• _本文抜粋_
===============

米アップルが生産の一部を中国国外に移す計画を加速させていると、米ウォール・ストリート・ジャーナルが12月3日に報じた。
インドからのiPhone出荷を4割超に
アップルは、サプライヤー企業に対し、アジアの他の地域、特にインドとベトナムでアップル製品の組み立て業務開始に向けた事業計画をより積極的に進めるように求めたという。台湾の電子機器受託製造サービス(EMS)大手、鴻海(ホンハイ)精密工業をはじめとする台湾サプライヤー企業からの依存低減を狙っているという。
香港のカウンターポイント・リサーチによると、鴻海が中国河南省鄭州市に持つ工場では、新製品「iPhone 14」の普及モデル(14/14 Plus)の約80%以上を、上位モデル(14 Pro/14 Pro Max)の約85%を担っている。
アップル製品の市場動向やアップルのサプライチェーン(供給網)に詳しい中国TFインターナショナル証券のミンチー・クオ氏によれば、アップルの長期目標は、インドからのiPhone出荷比率を現在の1桁台から40~45%に拡大すること。あるサプライヤーは、今後ベトナムでワイヤレスヘッドホン「AirPods」や腕時計型端末「Apple Watch」、ノートパソコンなどのアップル製品の生産量が増えるとみている。

===============

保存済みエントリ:

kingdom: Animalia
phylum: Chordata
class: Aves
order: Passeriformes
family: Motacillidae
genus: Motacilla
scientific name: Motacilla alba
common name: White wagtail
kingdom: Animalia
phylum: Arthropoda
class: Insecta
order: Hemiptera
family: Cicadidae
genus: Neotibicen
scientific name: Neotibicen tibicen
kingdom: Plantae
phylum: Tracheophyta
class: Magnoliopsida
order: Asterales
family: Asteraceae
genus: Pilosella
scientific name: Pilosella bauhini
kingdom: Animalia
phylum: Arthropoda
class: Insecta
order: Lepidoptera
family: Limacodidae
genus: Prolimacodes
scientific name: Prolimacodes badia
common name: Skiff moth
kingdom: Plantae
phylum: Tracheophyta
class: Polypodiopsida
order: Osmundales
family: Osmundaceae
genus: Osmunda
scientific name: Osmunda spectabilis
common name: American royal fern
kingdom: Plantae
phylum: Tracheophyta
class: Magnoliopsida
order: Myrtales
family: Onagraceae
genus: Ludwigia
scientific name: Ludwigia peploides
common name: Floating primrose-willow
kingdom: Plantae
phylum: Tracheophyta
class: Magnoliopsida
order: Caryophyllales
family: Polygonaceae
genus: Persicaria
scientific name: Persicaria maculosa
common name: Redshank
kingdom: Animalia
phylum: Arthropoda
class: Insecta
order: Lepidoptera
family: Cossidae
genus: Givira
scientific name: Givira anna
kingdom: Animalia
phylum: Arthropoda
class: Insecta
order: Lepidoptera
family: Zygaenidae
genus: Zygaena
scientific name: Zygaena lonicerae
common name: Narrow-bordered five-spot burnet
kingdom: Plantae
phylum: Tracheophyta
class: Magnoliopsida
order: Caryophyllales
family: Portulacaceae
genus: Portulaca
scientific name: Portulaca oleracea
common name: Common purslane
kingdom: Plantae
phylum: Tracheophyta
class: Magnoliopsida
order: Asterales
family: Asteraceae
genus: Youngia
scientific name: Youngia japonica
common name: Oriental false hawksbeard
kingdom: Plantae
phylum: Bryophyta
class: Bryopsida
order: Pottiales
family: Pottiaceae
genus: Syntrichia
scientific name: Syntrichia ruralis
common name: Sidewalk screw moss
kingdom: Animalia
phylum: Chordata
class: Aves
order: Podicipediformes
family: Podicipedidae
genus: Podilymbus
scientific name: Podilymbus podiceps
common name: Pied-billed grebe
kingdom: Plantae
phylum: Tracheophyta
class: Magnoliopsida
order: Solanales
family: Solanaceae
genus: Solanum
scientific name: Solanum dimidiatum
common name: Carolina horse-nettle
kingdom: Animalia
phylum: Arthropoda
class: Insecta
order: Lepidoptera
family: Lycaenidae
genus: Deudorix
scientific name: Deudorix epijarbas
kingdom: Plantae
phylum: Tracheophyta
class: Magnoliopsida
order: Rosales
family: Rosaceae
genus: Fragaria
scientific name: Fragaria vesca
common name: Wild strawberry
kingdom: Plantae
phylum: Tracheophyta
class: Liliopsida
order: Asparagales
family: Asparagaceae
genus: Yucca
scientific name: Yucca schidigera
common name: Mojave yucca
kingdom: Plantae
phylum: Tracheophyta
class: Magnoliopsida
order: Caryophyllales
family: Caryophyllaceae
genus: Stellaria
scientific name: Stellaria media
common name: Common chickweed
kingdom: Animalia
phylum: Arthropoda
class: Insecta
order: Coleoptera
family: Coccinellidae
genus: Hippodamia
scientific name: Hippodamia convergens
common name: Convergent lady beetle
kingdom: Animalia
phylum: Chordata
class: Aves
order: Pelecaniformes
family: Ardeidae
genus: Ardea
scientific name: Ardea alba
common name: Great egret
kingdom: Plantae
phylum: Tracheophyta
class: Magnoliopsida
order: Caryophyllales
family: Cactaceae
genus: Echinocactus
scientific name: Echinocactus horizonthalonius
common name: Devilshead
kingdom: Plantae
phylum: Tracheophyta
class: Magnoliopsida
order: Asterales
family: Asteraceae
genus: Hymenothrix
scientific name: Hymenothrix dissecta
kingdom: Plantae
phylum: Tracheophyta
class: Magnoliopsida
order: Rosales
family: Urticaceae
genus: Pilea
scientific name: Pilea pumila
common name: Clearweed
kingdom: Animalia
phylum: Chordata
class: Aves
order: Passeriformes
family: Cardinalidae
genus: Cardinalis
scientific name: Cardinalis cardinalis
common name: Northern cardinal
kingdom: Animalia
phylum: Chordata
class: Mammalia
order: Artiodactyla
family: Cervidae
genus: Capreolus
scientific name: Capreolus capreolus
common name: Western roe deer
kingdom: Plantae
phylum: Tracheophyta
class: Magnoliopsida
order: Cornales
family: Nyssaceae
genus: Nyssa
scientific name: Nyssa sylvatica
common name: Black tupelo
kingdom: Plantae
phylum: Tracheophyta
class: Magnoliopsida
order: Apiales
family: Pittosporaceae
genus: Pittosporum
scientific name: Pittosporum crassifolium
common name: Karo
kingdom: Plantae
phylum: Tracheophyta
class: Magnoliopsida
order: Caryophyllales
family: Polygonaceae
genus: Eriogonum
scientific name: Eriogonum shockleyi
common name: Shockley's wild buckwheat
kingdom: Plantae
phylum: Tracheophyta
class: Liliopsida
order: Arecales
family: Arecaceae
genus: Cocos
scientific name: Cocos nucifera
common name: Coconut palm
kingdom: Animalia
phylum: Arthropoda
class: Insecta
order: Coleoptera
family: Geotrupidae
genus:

===============

• _作業内容_
アップルの生産移転に関する記事を、最後の文の後から書き継いでください。

• _解答_
製造パートナーにNPI業務の加速を要請
サプライチェーンの関係者によると、アップルの計画の1つは、中国に拠点を置く企業も含め、より多くの製造業者を利用することだという。中国EMS大手の立訊精密工業(ラックスシェア)と中国・電子機器大手の聞泰科技(ウィングテック)がアップルとのビジネスを拡大しようとしている。
ラックスシェアの幹部らは2022年に行った投資家との電話会議で、「消費者向け電子機器の顧客が、新型コロナウイルス対策や電力不足などによって引き起こされた中国のサプライチェーンの混乱を懸念している」と語った。 企業名は明かさなかったが、これらの顧客はラックスシェアに中国国外でより多くの仕事をする手助けをしてもらいたいと考えているという。